Он вскинул брови и улыбнулся:
– Конечно я поеду с тобой, дурья ты башка.
Глава вторая
У истории моей любви к тебе
Нет конца.
Знаю, в это трудно поверить, но я помню день, когда умерла моя мать. Бóльшую часть того дня я провел в ее животе и слышал, как бьется ее сердце при родах: словно маленькая птичка, которая рвется на волю. Когда я наконец появился на свет, Па положил меня ей в руки, я заерзал, и она улыбнулась. Но птичка в ее груди уже готовилась улететь. Мама успела отдать меня обратно Па как раз перед тем, как душа покинула ее тело. Я видел это своими младенческими глазами и помню до сих пор совершенно отчетливо: ее душа поднялась, как от пламени поднимается дым.
Разумеется, услышав такое, вы сразу подумаете, будто это Митиваль описал мне картину моего рождения и я усвоил ее как собственное воспоминание, однако это не так. Я помню все до мельчайших деталей. Помню мамины глаза, помню, как она улыбалась, несмотря на усталость и горечь оттого, что ей не довелось побыть со мной в этом мире подольше.

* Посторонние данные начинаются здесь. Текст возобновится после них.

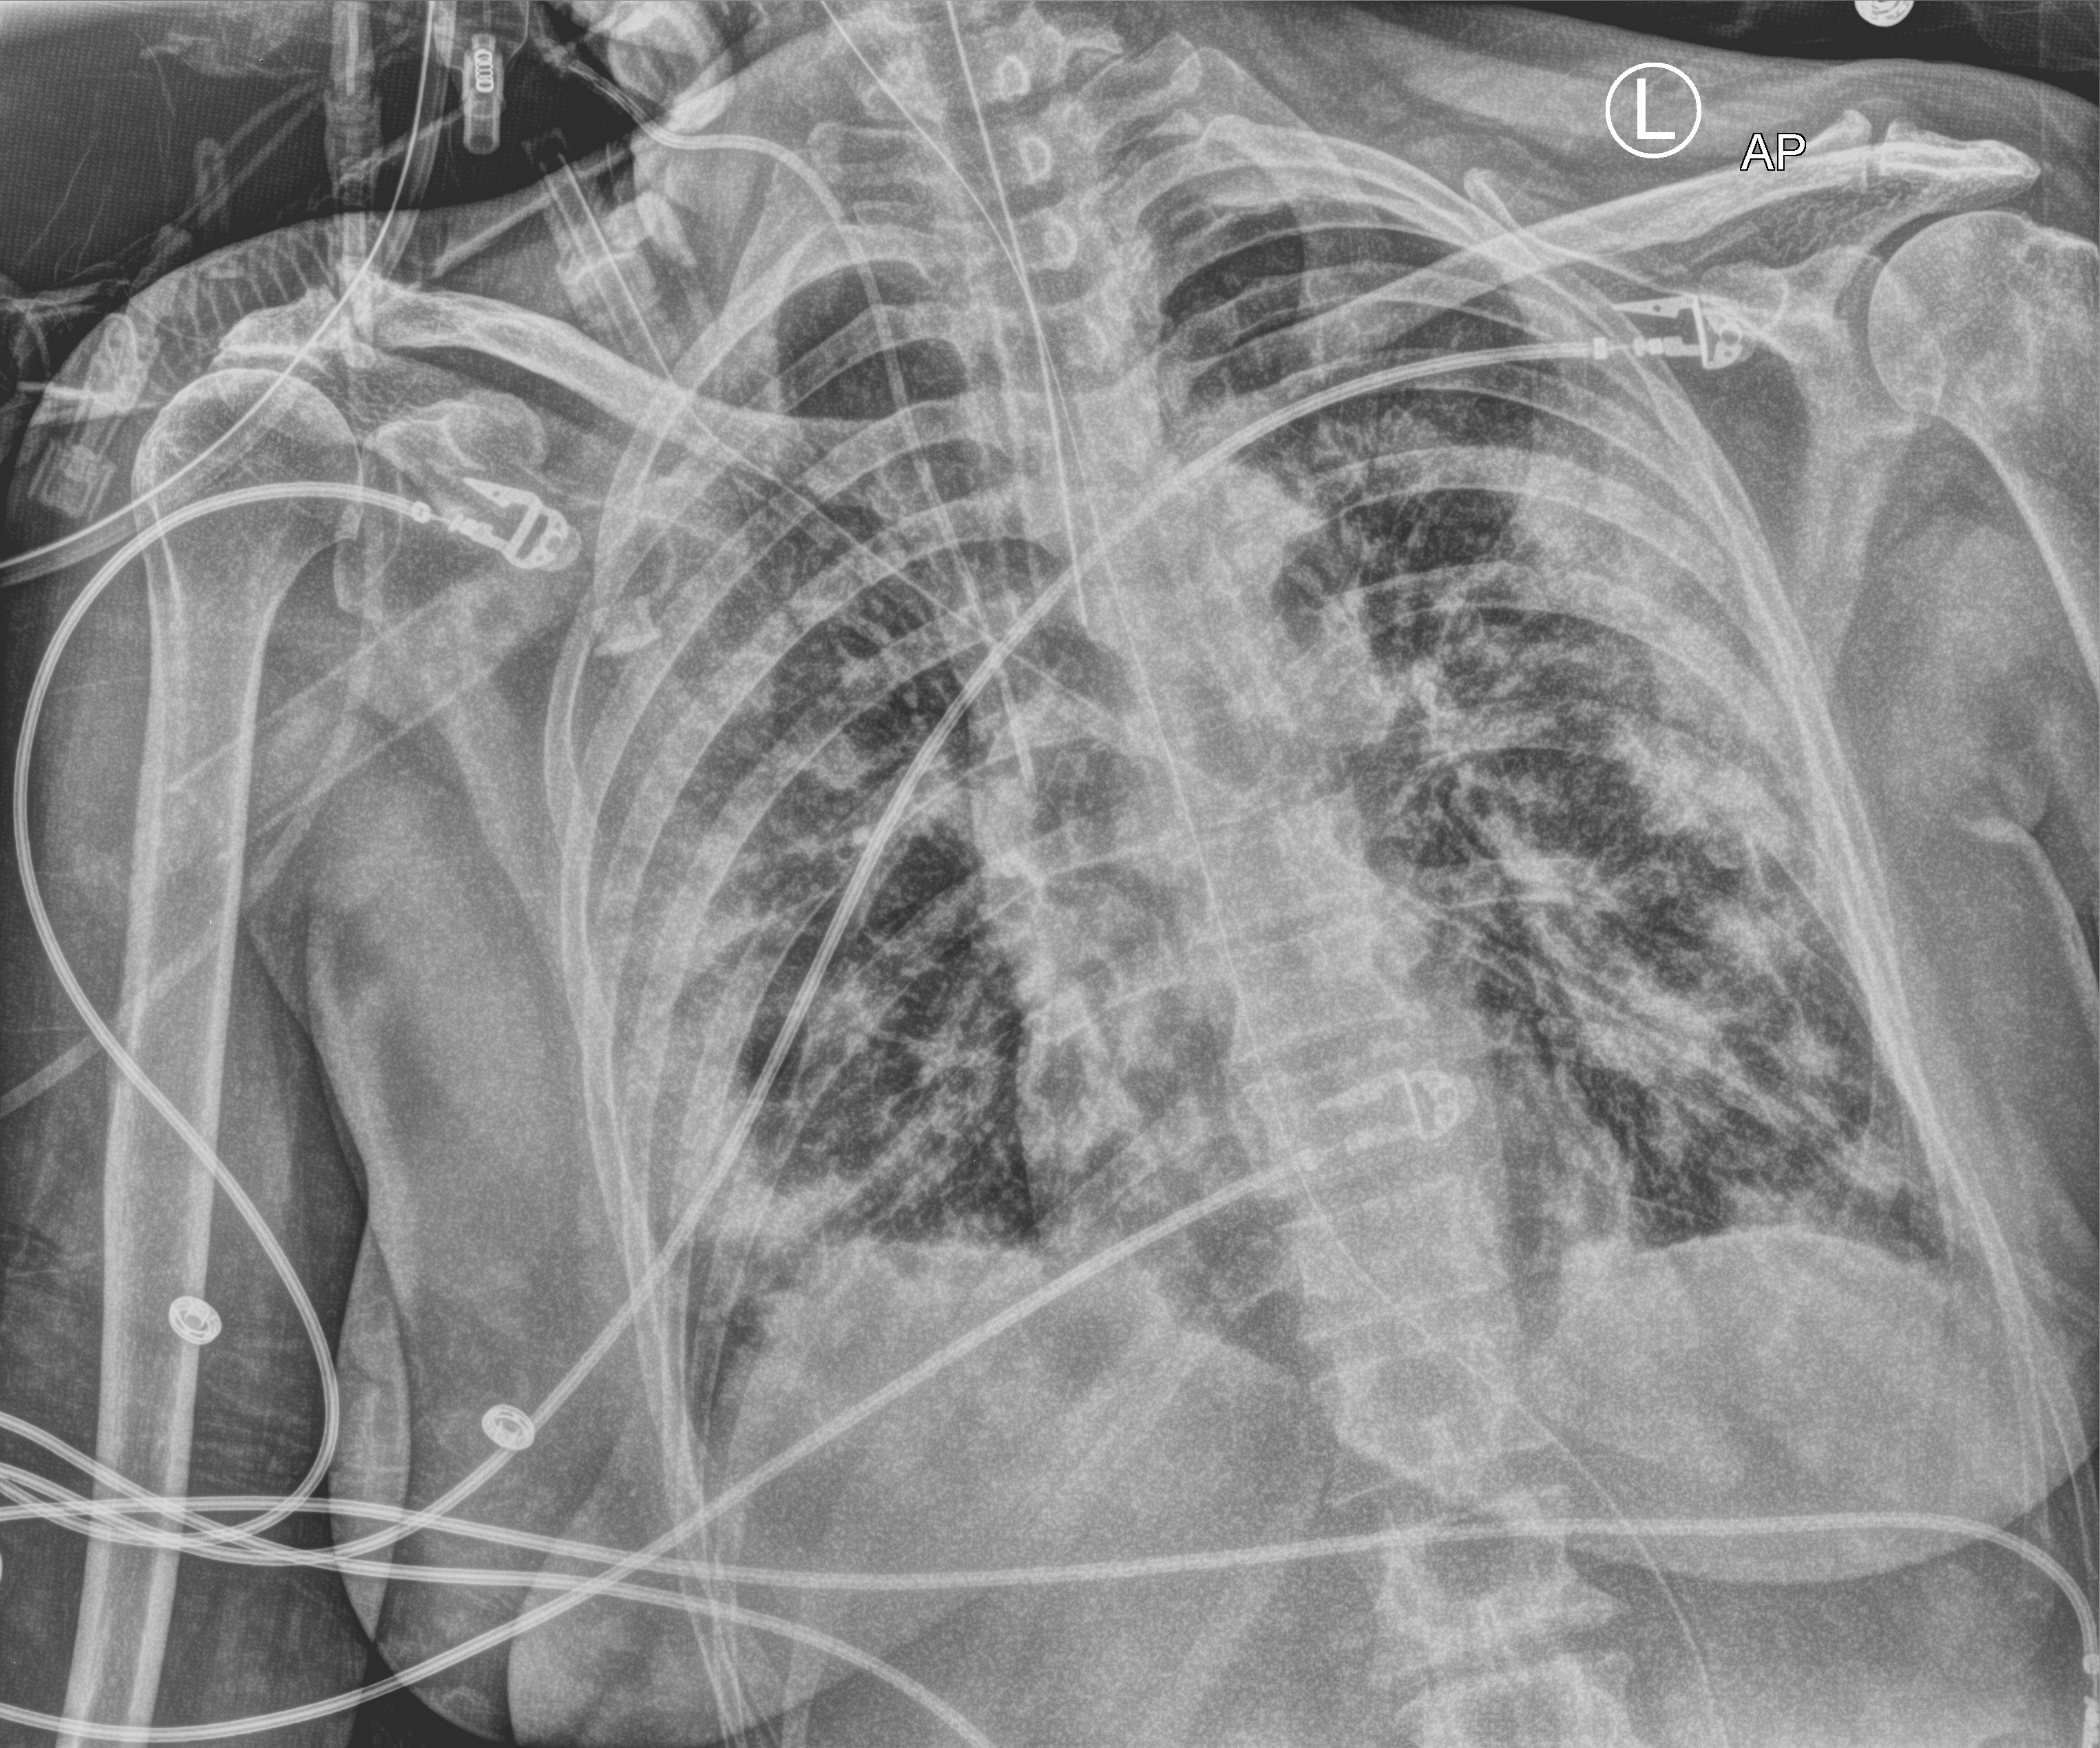
Portable chest radiograph; anteroposterior (AP) projection. Patient hospitalised with COVID-19; female, aged 60–74 years.
Admission-level facts for this patient (not findings on this image; timing relative to this image not recorded):
- mechanically ventilated during this hospital stay: yes
- admitted to intensive care during this hospital stay: yes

Уж и не знаю, почему, отъезжая от дома, я думал об обстоятельствах своего появления на свет. Когда находишься в смятении, в голову приходят самые неожиданные мысли. Должно быть, покидая дом, я думал о маме, а иначе как объяснить, что я зачем-то взял с собой ее баварскую скрипку? Тем более что путешествие предполагалось коротким. Футляр со скрипкой висел на крюке около двери, как висел там двенадцать лет, всегда закрытый, всегда почитаемый, и вдруг ни с того ни с сего я схватил его и вынес из дома. А меж тем руки у меня были и без того полны: моток веревки, нож, фляга воды, мешок с хлебом и солониной. И все это были нужные в дороге вещи. Но скрипка? У меня нет логичного объяснения, могу только предположить, что порой жизнь знает, куда она идет, когда ты сам этого еще не понимаешь. Наверное, где-то в тайных комнатах моей души жило знание о том, что домой я больше не вернусь.
Пони не слишком быстро ступал по высокой траве, и Митиваль без труда поспевал за ним, шагая рядом. Но Аргус не имел никакого желания кого-то догонять. Как бы ни просил я его поспешить, сколько бы ни цокал языком, призывая его, мой одноухий пес безразлично трусил позади на своих кривых лапах. А когда мы добрались до вершины холма, он посмотрел на меня, словно хотел сказать: «Я возвращаюсь домой, Сайлас, прощай!» – развернулся и без малейших колебаний припустил обратно.
– Аргус! – крикнул я ему вслед.
Мой вдруг охрипший голос увяз в сыром воздухе. Я стал разворачивать пони, чтобы догнать собаку.
– Не надо, – остановил Митиваль. – Он и сам доберется до дома.
– Не могу же я оставить его одного.
– Этот пес прекрасно обойдется без нас, Сайлас. Если проголодается, то наведается к Хавлоку, как всегда. Да и потом, к ночи ты будешь дома. Так? Ты же обещал.
– Да, – кивнул я, ибо таковы были мои истинные намерения в тот момент.
– Ну так пусть себе возвращается домой, а мы сможем прибавить шагу. Больше не придется поджидать этого рохлю.
Митиваль бросился бегом вниз по склону. Холм с этой стороны порос бизоновой травой, а между плитами песчаника пробивались кустики ядовитого цветоголовника. Вот почему в наших краях не развивалось фермерство и, как следствие, жило мало людей – можно прошагать и час, и два, но не встретить ни души. Сюда не ступала нога земледельца, скотоводы бежали отсюда. Забытая богом Пустошь, так нужно было обозначить нашу местность на карте.
Я сделал глубокий вдох и слегка сжал пятками бока пони, чтобы он прибавил шагу и догнал Митиваля. Мне было страшно погонять коня – вдруг он разозлится и сбросит меня на землю или сорвется в галоп. Но вместо этого пони пошел легчайшей рысью. Казалось, он парит в нескольких футах над равниной.
– Ого, что это за всадник на быстроногом коне! – восхищенно ахнул Митиваль, когда мы его опередили.